Ela já não tinha os cabelos soltos e caídos na cintura. Estavam mal cortados, mal cuidados, na altura dos ombros.
Allan deu a volta na mesa. Sentou-se à sua frente, puxando a cadeira mais para direita. Queria deixar a janela totalmente à vista da amiga.
Kyra levou a xícara à boca e soprou levemente no chá, bebericando alguma coisa em seguida. Estava com os olhos fixos no jardim. Lembrou de quando soube do suicídio do pai, divagando que o velho havia morrido bem antes. De tristeza. De falta de esperança.

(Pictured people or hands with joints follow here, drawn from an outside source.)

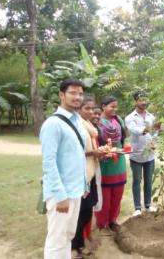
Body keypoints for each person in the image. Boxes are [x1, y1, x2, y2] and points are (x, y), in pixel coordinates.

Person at [40, 79, 87, 259]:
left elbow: (77, 156)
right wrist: (60, 196)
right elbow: (48, 162)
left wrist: (84, 185)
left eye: (80, 94)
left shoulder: (77, 120)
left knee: (68, 235)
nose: (77, 97)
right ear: (61, 95)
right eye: (73, 93)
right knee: (56, 239)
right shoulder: (53, 124)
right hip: (61, 194)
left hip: (75, 190)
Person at [71, 97, 105, 258]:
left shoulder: (89, 126)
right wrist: (94, 153)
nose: (91, 112)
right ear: (79, 109)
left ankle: (79, 243)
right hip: (81, 173)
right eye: (87, 109)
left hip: (90, 172)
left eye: (92, 109)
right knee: (80, 212)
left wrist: (99, 152)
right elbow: (72, 152)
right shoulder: (77, 125)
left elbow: (91, 148)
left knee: (87, 210)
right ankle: (74, 246)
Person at [95, 96, 127, 235]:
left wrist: (125, 146)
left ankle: (113, 220)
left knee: (117, 194)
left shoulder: (118, 120)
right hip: (104, 162)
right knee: (104, 196)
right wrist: (104, 152)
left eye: (116, 107)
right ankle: (103, 224)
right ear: (103, 106)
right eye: (111, 106)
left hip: (119, 160)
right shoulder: (97, 122)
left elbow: (123, 139)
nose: (114, 109)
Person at [125, 91, 160, 216]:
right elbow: (135, 130)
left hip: (149, 155)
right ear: (135, 101)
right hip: (136, 155)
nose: (144, 102)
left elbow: (156, 132)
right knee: (137, 180)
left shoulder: (151, 116)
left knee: (149, 180)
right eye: (141, 100)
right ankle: (137, 207)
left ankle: (148, 205)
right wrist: (148, 129)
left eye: (145, 100)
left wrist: (155, 138)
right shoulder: (130, 117)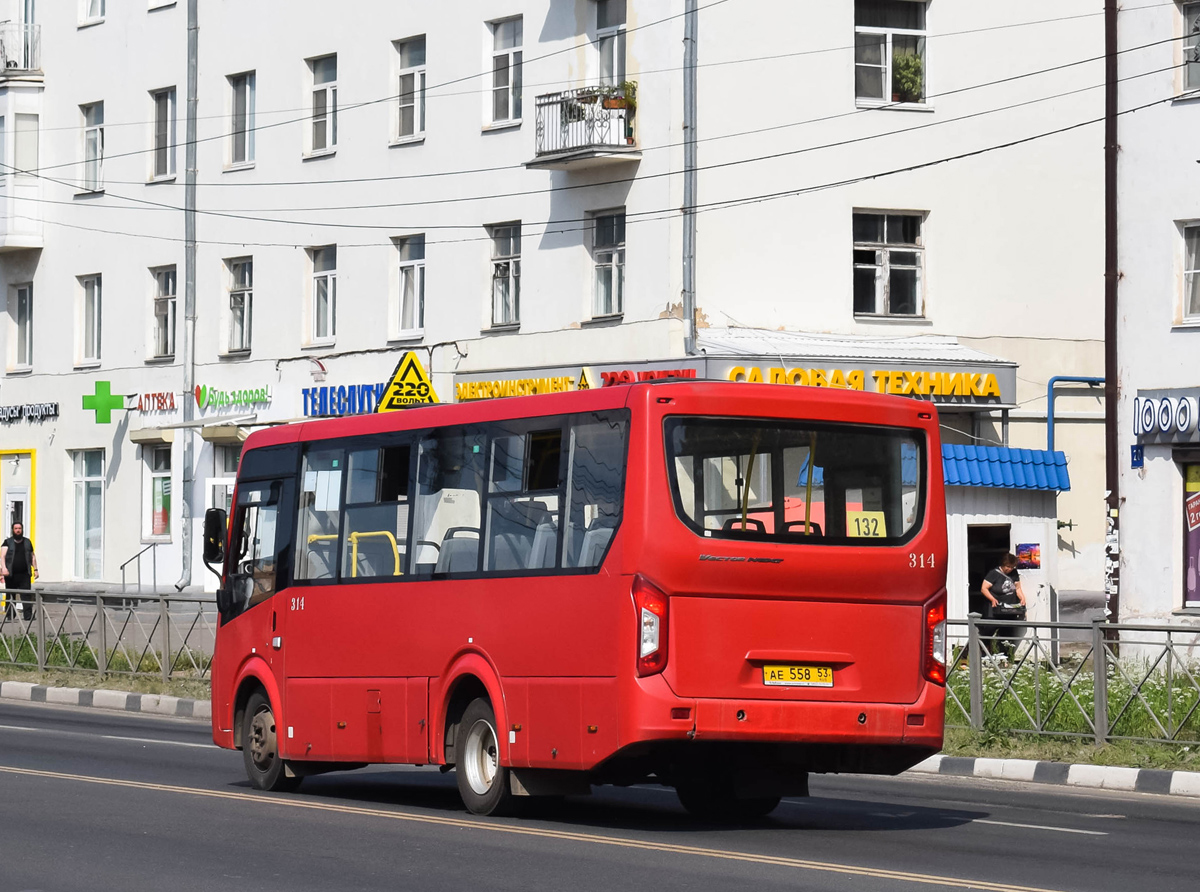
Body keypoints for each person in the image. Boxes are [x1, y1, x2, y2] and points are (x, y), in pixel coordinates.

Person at [981, 552, 1027, 659]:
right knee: (989, 630)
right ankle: (985, 653)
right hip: (995, 608)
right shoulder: (994, 573)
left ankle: (1004, 655)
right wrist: (992, 599)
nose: (1009, 569)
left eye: (1012, 567)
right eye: (1007, 567)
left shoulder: (1014, 573)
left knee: (1007, 632)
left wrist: (1022, 598)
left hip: (1009, 608)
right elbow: (984, 588)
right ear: (1002, 565)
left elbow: (1018, 588)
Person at [1, 522, 38, 622]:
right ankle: (10, 616)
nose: (18, 530)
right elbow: (2, 556)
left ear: (22, 530)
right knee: (10, 595)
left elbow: (32, 556)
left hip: (25, 574)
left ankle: (28, 616)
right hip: (11, 574)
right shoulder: (7, 542)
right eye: (16, 528)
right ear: (12, 530)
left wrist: (35, 569)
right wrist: (4, 568)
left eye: (19, 528)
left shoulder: (27, 542)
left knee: (26, 595)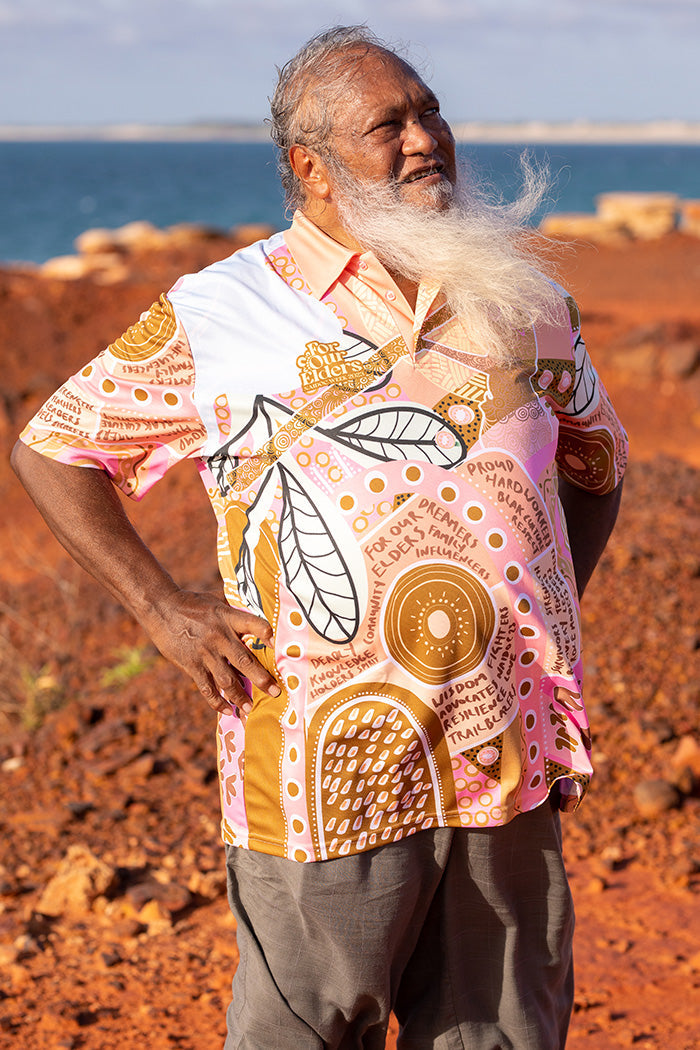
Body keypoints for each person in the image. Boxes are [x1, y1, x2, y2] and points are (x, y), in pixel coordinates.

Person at [12, 25, 627, 1050]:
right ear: (312, 167)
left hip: (504, 756)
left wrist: (542, 609)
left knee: (505, 1032)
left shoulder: (521, 297)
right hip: (322, 764)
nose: (426, 137)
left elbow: (594, 463)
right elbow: (54, 447)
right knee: (306, 1031)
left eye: (429, 110)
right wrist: (162, 610)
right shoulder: (222, 311)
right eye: (389, 124)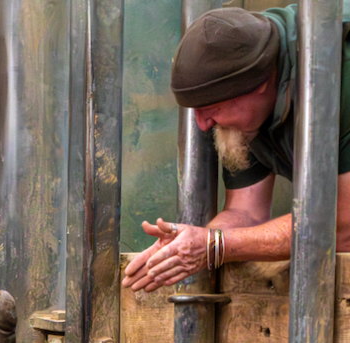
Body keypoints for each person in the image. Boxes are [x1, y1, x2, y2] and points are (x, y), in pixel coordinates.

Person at [122, 5, 350, 292]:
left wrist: (217, 246)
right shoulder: (245, 64)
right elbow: (246, 213)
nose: (202, 125)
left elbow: (342, 227)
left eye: (211, 108)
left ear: (261, 84)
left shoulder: (336, 66)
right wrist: (189, 245)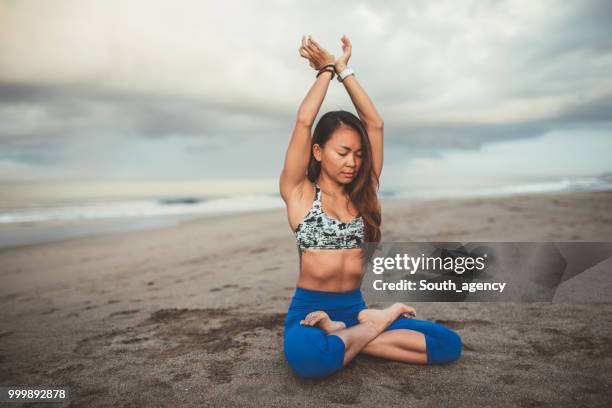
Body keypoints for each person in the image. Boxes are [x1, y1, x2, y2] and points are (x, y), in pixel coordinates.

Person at [278, 35, 462, 379]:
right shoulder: (300, 194)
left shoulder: (365, 193)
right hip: (310, 314)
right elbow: (304, 122)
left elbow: (374, 123)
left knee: (448, 344)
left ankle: (343, 336)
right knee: (308, 360)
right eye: (343, 152)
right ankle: (372, 326)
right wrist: (326, 71)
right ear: (318, 152)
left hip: (355, 310)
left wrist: (346, 70)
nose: (353, 162)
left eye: (359, 154)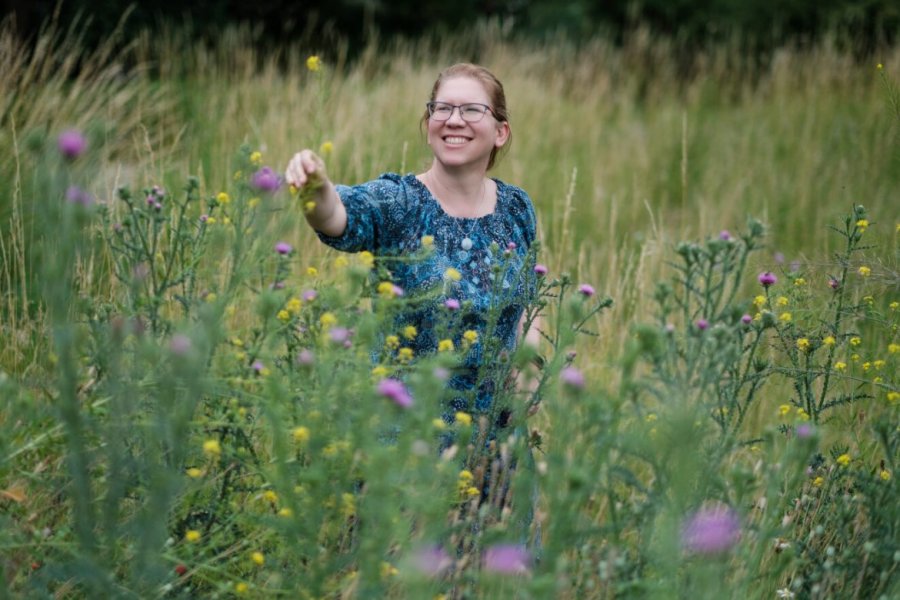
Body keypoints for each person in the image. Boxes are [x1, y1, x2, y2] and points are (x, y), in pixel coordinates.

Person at [284, 62, 540, 445]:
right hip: (404, 449)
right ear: (429, 123)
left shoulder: (517, 207)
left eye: (472, 109)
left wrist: (530, 371)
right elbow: (337, 216)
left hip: (496, 445)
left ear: (500, 131)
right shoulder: (399, 202)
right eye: (442, 108)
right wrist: (315, 190)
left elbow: (529, 305)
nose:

A fumaça do chá parecia contornar objetos, em movimentos lentos.
– Sabe, Allan, há uma diferença enorme entre o Capitalismo que você sempre defendeu em nossas discussões e o Socialismo visto por mim como a solução para os conflitos sociais – ela falou após um breve silêncio.
Voltou a se calar. Bebeu mais um pouco do chá com os olhos fixos na primavera lá fora. Depois da janela.
O amigo observava a sua figura triste. Não enxergava mais a jovem de olhos vivos por quem se apaixonara havia quatro primaveras. A moça estava maltratada, magra, embora a beleza ainda fosse presente em seu rosto pálido.
Um vento entrou pela janela e trouxe os cabelos dela para cima do olho direito.
– Qual, Kyra? Qual seria essa enorme diferença? – quis saber Allan com um pouco de amargura na voz.
Ela segurava a xícara de chá com a mão direita. O cotovelo, ao lado do pires, apoiado na mesa.
– No Capitalismo os homens exploram desumanamente outros homens – ela respondeu. Apertou o lábio inferior com os dentes e tirou com a mão esquerda a franja do olho. Allan apenas a observava. Ela prosseguiu: – No Socialismo é o contrário.
Tomou um gole do chá e descansou a xícara no pires.
Allan segurou as mãos de Kyra sobre a mesa. Os olhos dela marejavam.